Review: Wolf At The Table

Wolf AT The Table;By Augusten Burroughs

Wolf AT The Table;By Augusten Burroughs

By: The David

He writes with a gift that puts you there, and if you listen, you can hear him form the words that tell the story. He is so gifted there is pain. I am an unabashed fan of this man, this writer, this Augusten Burroughs. I am a fan of his style and his humor.

I became aware of the author when I picked up a volume titled “Running With Scissors.” Many are familiar with this story by now, either from reading the book or from seeing the film made from it. It is a memoir, and a terrible slice of life from Burroughs’ past when his mother farmed him out to live with her psychiatrist and his very strange family. It is the story of a young boy who is taken as a lover by an older man who lives in the house he was sent to. It is a story that is made bearable only by the fact that Mr. Burroughs tells it with a gift of humor that makes even the most hurtful episodes tolerable. I thought from the first sentence of his I read that this was his gift and he used it wisely; humor that shone through it all!

The episodic “Possible Side Effects” and “Magical Thinking” revealed the same gift in essays describing events in the writer’s life and experiences from his days in advertising. His sense of humor and ability to see the funny-side of life stayed with him.

“Sellevision” was a novel that skewed the television sales channels. It is satire and it is funny. Whether or not this was based on any events in Burroughs’ life it rings true. Farce is sometimes a good disguise, and this book about some of the personalities that work the viewers and entice them to buy is surely farcical. The cast of that channel includes a gay man who inadvertently exposes himself during a sales program aimed at children; a woman who is a compulsive buyer; another sales woman who is losing her mind as she is stalked by a viewer, and while her husband begins an affair with her seventeen year old neighbor; and finally one more on screen personality who is having an affair with her boss and looks toward a fitting revenge.

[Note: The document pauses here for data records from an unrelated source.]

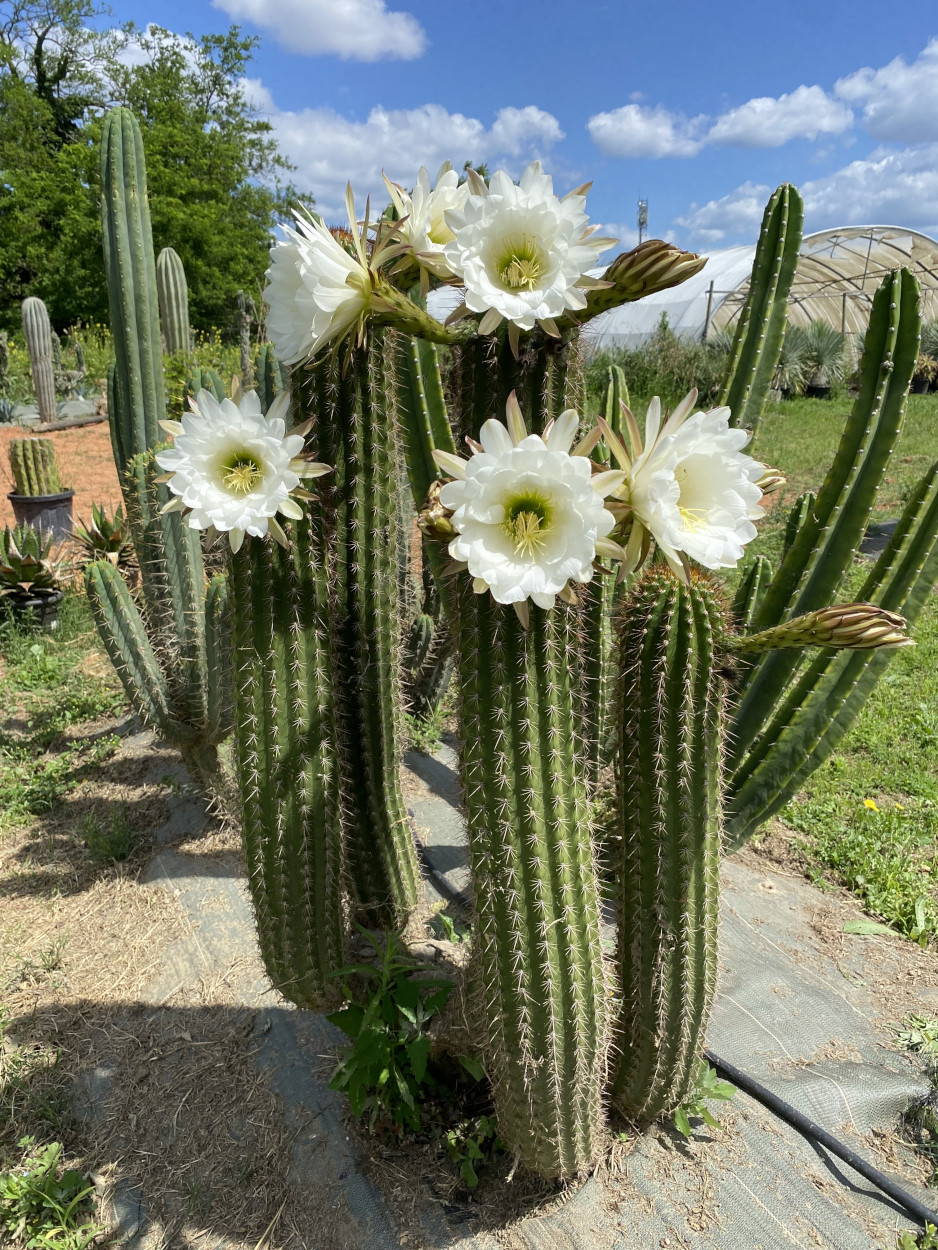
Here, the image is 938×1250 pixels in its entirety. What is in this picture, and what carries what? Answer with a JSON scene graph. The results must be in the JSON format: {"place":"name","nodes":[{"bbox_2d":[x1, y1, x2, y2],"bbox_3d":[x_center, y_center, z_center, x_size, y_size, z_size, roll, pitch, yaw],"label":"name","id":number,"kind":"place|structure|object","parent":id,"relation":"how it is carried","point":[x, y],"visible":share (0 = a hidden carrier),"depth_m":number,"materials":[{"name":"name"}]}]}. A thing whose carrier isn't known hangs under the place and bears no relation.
{"place":"outdoors","nodes":[
{"label":"outdoors","id":0,"kind":"place"},
{"bbox_2d":[0,419,123,546],"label":"bare soil","id":1,"kind":"structure","parent":0,"point":[119,495],"materials":[{"name":"orange soil"}]},
{"bbox_2d":[6,488,74,544],"bbox_3d":[-2.989,-0.753,6.591,0.420,0.336,0.406,-3,17,-11],"label":"plant pot","id":2,"kind":"object","parent":1,"relation":"on","point":[50,502],"visible":0.69,"depth_m":6.44,"materials":[{"name":"grey plastic"}]},
{"bbox_2d":[9,437,61,497],"bbox_3d":[-2.893,-1.043,6.263,0.334,0.428,0.312,-8,19,-25],"label":"cactus","id":3,"kind":"object","parent":2,"relation":"in","point":[34,458],"visible":0.91,"depth_m":6.17,"materials":[{"name":"green plant"}]},
{"bbox_2d":[29,413,106,432],"bbox_3d":[-5.190,-2.649,12.327,0.242,0.125,0.994,6,18,18],"label":"wooden log","id":4,"kind":"object","parent":1,"relation":"on","point":[99,418],"visible":0.94,"depth_m":12.18,"materials":[{"name":"brown wood"}]},
{"bbox_2d":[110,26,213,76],"label":"cloud","id":5,"kind":"structure","parent":0,"point":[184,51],"materials":[{"name":"white"}]},
{"bbox_2d":[213,0,429,60],"label":"cloud","id":6,"kind":"structure","parent":0,"point":[346,14],"materials":[{"name":"white"}]},
{"bbox_2d":[251,95,565,209],"label":"cloud","id":7,"kind":"structure","parent":0,"point":[392,158],"materials":[{"name":"white"}]},
{"bbox_2d":[0,702,937,1249],"label":"ground","id":8,"kind":"structure","parent":0,"point":[776,1120],"materials":[{"name":"brown"}]},
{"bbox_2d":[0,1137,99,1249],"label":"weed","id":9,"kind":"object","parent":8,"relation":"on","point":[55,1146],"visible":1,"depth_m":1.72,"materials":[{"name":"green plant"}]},
{"bbox_2d":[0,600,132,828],"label":"grass patch","id":10,"kind":"object","parent":8,"relation":"on","point":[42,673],"visible":0.82,"depth_m":3.96,"materials":[{"name":"green plant"}]},
{"bbox_2d":[1,589,62,629],"bbox_3d":[-2.405,-0.086,5.161,0.338,0.194,0.335,-3,17,-11],"label":"plant pot","id":11,"kind":"object","parent":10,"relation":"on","point":[47,610],"visible":0.62,"depth_m":5.06,"materials":[{"name":"black plastic"}]},
{"bbox_2d":[0,524,73,597],"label":"succulent","id":12,"kind":"object","parent":11,"relation":"in","point":[27,579],"visible":0.97,"depth_m":5.03,"materials":[{"name":"green plant"}]},
{"bbox_2d":[81,809,135,864],"bbox_3d":[-1.170,0.677,3.057,0.227,0.167,0.249,-3,17,-11],"label":"weed","id":13,"kind":"object","parent":8,"relation":"on","point":[109,846],"visible":0.97,"depth_m":3.04,"materials":[{"name":"green plant"}]},
{"bbox_2d":[85,106,237,811],"bbox_3d":[-0.939,-0.415,2.914,0.514,2.168,0.615,-3,17,-11],"label":"cactus","id":14,"kind":"object","parent":8,"relation":"on","point":[117,200],"visible":0.9,"depth_m":2.81,"materials":[{"name":"green plant"}]},
{"bbox_2d":[322,930,450,1136],"bbox_3d":[-0.167,0.838,1.948,0.317,0.400,0.335,-3,17,-11],"label":"green plant","id":15,"kind":"object","parent":8,"relation":"on","point":[380,1035],"visible":0.96,"depth_m":1.91,"materials":[{"name":"green plant"}]},
{"bbox_2d":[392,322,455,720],"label":"cactus","id":16,"kind":"object","parent":8,"relation":"on","point":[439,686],"visible":0.4,"depth_m":3.42,"materials":[{"name":"green plant"}]},
{"bbox_2d":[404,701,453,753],"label":"weed","id":17,"kind":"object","parent":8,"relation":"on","point":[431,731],"visible":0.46,"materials":[{"name":"green plant"}]},
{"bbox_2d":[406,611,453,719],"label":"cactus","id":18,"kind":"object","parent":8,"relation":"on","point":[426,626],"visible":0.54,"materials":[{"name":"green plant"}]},
{"bbox_2d":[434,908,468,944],"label":"weed","id":19,"kind":"object","parent":8,"relation":"on","point":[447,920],"visible":0.73,"depth_m":2.60,"materials":[{"name":"green plant"}]},
{"bbox_2d":[444,1114,497,1187],"bbox_3d":[0.018,1.020,1.858,0.152,0.129,0.155,-3,17,-11],"label":"weed","id":20,"kind":"object","parent":8,"relation":"on","point":[452,1141],"visible":0.81,"depth_m":1.84,"materials":[{"name":"green plant"}]},
{"bbox_2d":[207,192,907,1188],"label":"cactus","id":21,"kind":"object","parent":8,"relation":"on","point":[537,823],"visible":0.9,"depth_m":1.63,"materials":[{"name":"green plant"}]},
{"bbox_2d":[152,381,332,553],"bbox_3d":[-0.387,-0.269,1.607,0.318,0.273,0.312,14,22,38],"label":"white flower","id":22,"kind":"object","parent":21,"relation":"attached to","point":[274,439],"visible":0.98,"depth_m":1.55,"materials":[{"name":"white plant"}]},
{"bbox_2d":[259,189,427,366],"bbox_3d":[-0.228,-0.594,1.617,0.295,0.279,0.296,13,21,36],"label":"white flower","id":23,"kind":"object","parent":21,"relation":"attached to","point":[336,266],"visible":0.92,"depth_m":1.55,"materials":[{"name":"white plant"}]},
{"bbox_2d":[376,161,470,289],"bbox_3d":[-0.046,-0.696,1.662,0.251,0.218,0.257,-3,17,-11],"label":"white flower","id":24,"kind":"object","parent":21,"relation":"attached to","point":[436,235],"visible":0.69,"depth_m":1.62,"materials":[{"name":"white plant"}]},
{"bbox_2d":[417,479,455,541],"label":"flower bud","id":25,"kind":"object","parent":21,"relation":"attached to","point":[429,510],"visible":0.35,"depth_m":1.48,"materials":[{"name":"plant"}]},
{"bbox_2d":[432,401,621,615],"bbox_3d":[0.088,-0.173,1.393,0.309,0.298,0.314,-14,22,-39],"label":"white flower","id":26,"kind":"object","parent":21,"relation":"attached to","point":[467,550],"visible":0.98,"depth_m":1.34,"materials":[{"name":"white plant"}]},
{"bbox_2d":[440,162,614,341],"bbox_3d":[0.072,-0.526,1.338,0.265,0.224,0.269,-16,23,-42],"label":"white flower","id":27,"kind":"object","parent":21,"relation":"attached to","point":[511,279],"visible":0.98,"depth_m":1.30,"materials":[{"name":"white plant"}]},
{"bbox_2d":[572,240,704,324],"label":"flower bud","id":28,"kind":"object","parent":21,"relation":"attached to","point":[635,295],"visible":0.9,"depth_m":1.59,"materials":[{"name":"plant"}]},
{"bbox_2d":[594,389,776,580],"bbox_3d":[0.334,-0.228,1.533,0.331,0.297,0.326,-15,22,-40],"label":"white flower","id":29,"kind":"object","parent":21,"relation":"attached to","point":[663,474],"visible":0.95,"depth_m":1.47,"materials":[{"name":"white plant"}]},
{"bbox_2d":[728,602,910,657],"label":"flower bud","id":30,"kind":"object","parent":21,"relation":"attached to","point":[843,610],"visible":0.95,"depth_m":1.48,"materials":[{"name":"green plant"}]},
{"bbox_2d":[673,1063,736,1136],"bbox_3d":[0.469,0.969,1.970,0.180,0.148,0.187,15,23,41],"label":"weed","id":31,"kind":"object","parent":8,"relation":"on","point":[733,1091],"visible":0.51,"depth_m":1.94,"materials":[{"name":"green plant"}]},
{"bbox_2d":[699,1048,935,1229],"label":"irrigation hose","id":32,"kind":"object","parent":8,"relation":"on","point":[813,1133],"visible":0.97,"depth_m":1.92,"materials":[{"name":"black plastic"}]},
{"bbox_2d":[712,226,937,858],"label":"cactus","id":33,"kind":"object","parent":8,"relation":"on","point":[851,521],"visible":0.89,"depth_m":2.59,"materials":[{"name":"green plant"}]},
{"bbox_2d":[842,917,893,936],"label":"leaf","id":34,"kind":"object","parent":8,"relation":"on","point":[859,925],"visible":0.91,"depth_m":2.58,"materials":[{"name":"green plant"}]},
{"bbox_2d":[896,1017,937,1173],"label":"weed","id":35,"kind":"object","parent":8,"relation":"on","point":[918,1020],"visible":0.99,"depth_m":1.94,"materials":[{"name":"green plant"}]},
{"bbox_2d":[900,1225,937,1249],"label":"weed","id":36,"kind":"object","parent":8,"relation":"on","point":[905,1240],"visible":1,"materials":[{"name":"green plant"}]},
{"bbox_2d":[15,0,937,269],"label":"sky","id":37,"kind":"structure","parent":0,"point":[596,95],"materials":[{"name":"blue"}]},
{"bbox_2d":[588,102,705,159],"label":"cloud","id":38,"kind":"structure","parent":0,"point":[612,137],"materials":[{"name":"white"}]},
{"bbox_2d":[677,180,777,245],"label":"cloud","id":39,"kind":"structure","parent":0,"point":[699,219],"materials":[{"name":"white"}]},
{"bbox_2d":[601,390,937,953],"label":"lawn","id":40,"kind":"structure","parent":0,"point":[934,628],"materials":[{"name":"green plant"}]},
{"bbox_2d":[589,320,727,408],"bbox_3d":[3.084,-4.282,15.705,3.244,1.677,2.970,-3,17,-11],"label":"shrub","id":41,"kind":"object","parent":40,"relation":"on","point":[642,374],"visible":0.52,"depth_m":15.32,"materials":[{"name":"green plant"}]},
{"bbox_2d":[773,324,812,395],"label":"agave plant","id":42,"kind":"object","parent":40,"relation":"on","point":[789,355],"visible":0.68,"depth_m":16.46,"materials":[{"name":"green plant"}]},
{"bbox_2d":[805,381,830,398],"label":"plant pot","id":43,"kind":"object","parent":40,"relation":"on","point":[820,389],"visible":0.6,"depth_m":17.39,"materials":[{"name":"black"}]},
{"bbox_2d":[789,322,848,394],"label":"potted plant","id":44,"kind":"object","parent":40,"relation":"on","point":[823,353],"visible":0.78,"depth_m":17.10,"materials":[{"name":"green plant"}]},
{"bbox_2d":[862,797,878,811],"bbox_3d":[1.394,0.627,3.263,0.061,0.058,0.064,-3,17,-11],"label":"yellow flower","id":45,"kind":"object","parent":40,"relation":"on","point":[872,804],"visible":0.79,"depth_m":3.25,"materials":[{"name":"yellow plant"}]},
{"bbox_2d":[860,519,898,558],"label":"ground cover fabric","id":46,"kind":"object","parent":40,"relation":"on","point":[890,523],"visible":0.4,"depth_m":6.78,"materials":[{"name":"grey fabric"}]},
{"bbox_2d":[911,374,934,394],"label":"plant pot","id":47,"kind":"object","parent":40,"relation":"on","point":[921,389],"visible":0.53,"depth_m":17.95,"materials":[{"name":"black plastic"}]},
{"bbox_2d":[912,316,937,393],"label":"potted plant","id":48,"kind":"object","parent":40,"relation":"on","point":[934,340],"visible":0.55,"depth_m":17.21,"materials":[{"name":"green plant"}]},
{"bbox_2d":[703,83,853,149],"label":"cloud","id":49,"kind":"structure","parent":0,"point":[738,127],"materials":[{"name":"white"}]},
{"bbox_2d":[832,38,937,144],"label":"cloud","id":50,"kind":"structure","parent":0,"point":[895,106],"materials":[{"name":"white"}]},
{"label":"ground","id":51,"kind":"structure","parent":0},
{"bbox_2d":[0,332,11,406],"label":"cactus","id":52,"kind":"object","parent":51,"relation":"on","point":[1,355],"visible":0.99,"depth_m":14.52,"materials":[{"name":"green plant"}]},
{"bbox_2d":[20,298,57,423],"bbox_3d":[-5.774,-3.548,12.690,0.356,1.676,0.383,16,23,42],"label":"cactus","id":53,"kind":"object","parent":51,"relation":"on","point":[42,332],"visible":0.99,"depth_m":12.56,"materials":[{"name":"green plant"}]},
{"bbox_2d":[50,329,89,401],"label":"cactus","id":54,"kind":"object","parent":51,"relation":"on","point":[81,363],"visible":0.81,"depth_m":15.33,"materials":[{"name":"green plant"}]},
{"bbox_2d":[67,504,132,566],"bbox_3d":[-2.202,-0.537,5.714,0.546,0.391,0.573,-3,17,-11],"label":"succulent","id":55,"kind":"object","parent":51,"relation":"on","point":[96,521],"visible":0.81,"depth_m":5.63,"materials":[{"name":"green plant"}]},
{"bbox_2d":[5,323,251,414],"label":"shrub","id":56,"kind":"object","parent":51,"relation":"on","point":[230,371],"visible":0.36,"depth_m":14.63,"materials":[{"name":"green plant"}]},
{"bbox_2d":[0,0,311,344],"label":"tree","id":57,"kind":"object","parent":51,"relation":"on","point":[202,93],"visible":0.81,"depth_m":25.28,"materials":[{"name":"green plant"}]},
{"bbox_2d":[156,248,190,355],"bbox_3d":[-3.588,-3.626,11.470,0.444,1.837,0.429,-13,22,-38],"label":"cactus","id":58,"kind":"object","parent":51,"relation":"on","point":[181,321],"visible":0.73,"depth_m":11.24,"materials":[{"name":"green plant"}]},
{"bbox_2d":[234,291,253,378],"bbox_3d":[-3.557,-4.431,14.957,0.329,1.647,0.352,-3,17,-11],"label":"cactus","id":59,"kind":"object","parent":51,"relation":"on","point":[243,329],"visible":0.81,"depth_m":14.80,"materials":[{"name":"green plant"}]},
{"bbox_2d":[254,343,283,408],"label":"cactus","id":60,"kind":"object","parent":51,"relation":"on","point":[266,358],"visible":0.23,"depth_m":3.76,"materials":[{"name":"green plant"}]},
{"bbox_2d":[636,198,648,244],"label":"antenna tower","id":61,"kind":"structure","parent":51,"relation":"on","point":[640,221],"depth_m":33.02,"materials":[{"name":"metal"}]},
{"bbox_2d":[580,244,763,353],"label":"greenhouse","id":62,"kind":"object","parent":51,"relation":"on","point":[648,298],"visible":0.49,"depth_m":20.63,"materials":[{"name":"white plastic"}]},
{"bbox_2d":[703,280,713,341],"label":"wooden post","id":63,"kind":"object","parent":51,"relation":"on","point":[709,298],"visible":0.66,"depth_m":19.55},
{"bbox_2d":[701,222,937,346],"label":"greenhouse","id":64,"kind":"object","parent":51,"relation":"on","point":[818,266],"visible":0.64,"depth_m":18.96,"materials":[{"name":"white plastic"}]}
]}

It is all for laughs…..

“Dry” is a memoir of the author’s alcoholism and his path toward recovering. This also is a slice of life, not at all glossed over, but still, seen with humor, and you feel that it is this gift of humor that helped toward the strength he needed to find his way back.

But then Mr. Burroughs wrote another memoir. This one came out only a few days ago, and my order was in the day I heard it was coming. When it arrived from Amazon, it was hardly out of the box before I had opened it and begun to read. It grabbed me by the throat and wouldn’t let go. It is a horror story unlike anything I have ever read by this author. There are indeed flashes of humor, but the underlying text can move one to tears.

The book “A Wolf At The Table” is another slice of Burroughs childhood. This one takes on his father, and becomes a primer on everything a father should not be. The father is distant (to understate the matter) and totally unapproachable. He is cruel. The time period this covers, until the author is about twelve, is a constant period of neglect as seen through the eyes of the child. That is partly what makes this so moving, the fact that we see it from the boy’s point of view as he tries to gain some sort of manifestation that his father does love him, does care about him. He is constantly pushed away in actuality or in manifestations of hostility from his father such as allowing the boy’s guinea pig to die from neglect and then refusing to have his dog seen by a veterinarian and leaving it to die a terrible death while the young boy can only watch, or buying him a baseball glove but refusing to show him how to use it. The household is constantly undermined by the threat of violence that is always a companion to this family.

Burroughs’ mother is loving, but wrestling with her own bipolar disorder that leaves her unrealistically manic or profoundly depressed. In one particularly tormenting episode, we see her institutionalized and the author is left alone with his father. He begins to fantasize about patricide, and the reader can well-understand how this could be.

This piece of the story lets one in on how the author could have sought out an older lover when he was too young to have a lover of any sort. It lets the reader see the forces that led to the alcoholism of the adult Burroughs. It is a key piece to the puzzle telling us how Augusten Burroughs came to be.

Anyone who is a father, hopes to be a father or has had a father should read this book. It is not a pretty story, but it will tell you what NOT to do lest you wish to ruin your child before he even gets started. It is so heart-breaking you are left with the question as to how anyone could have survived it all.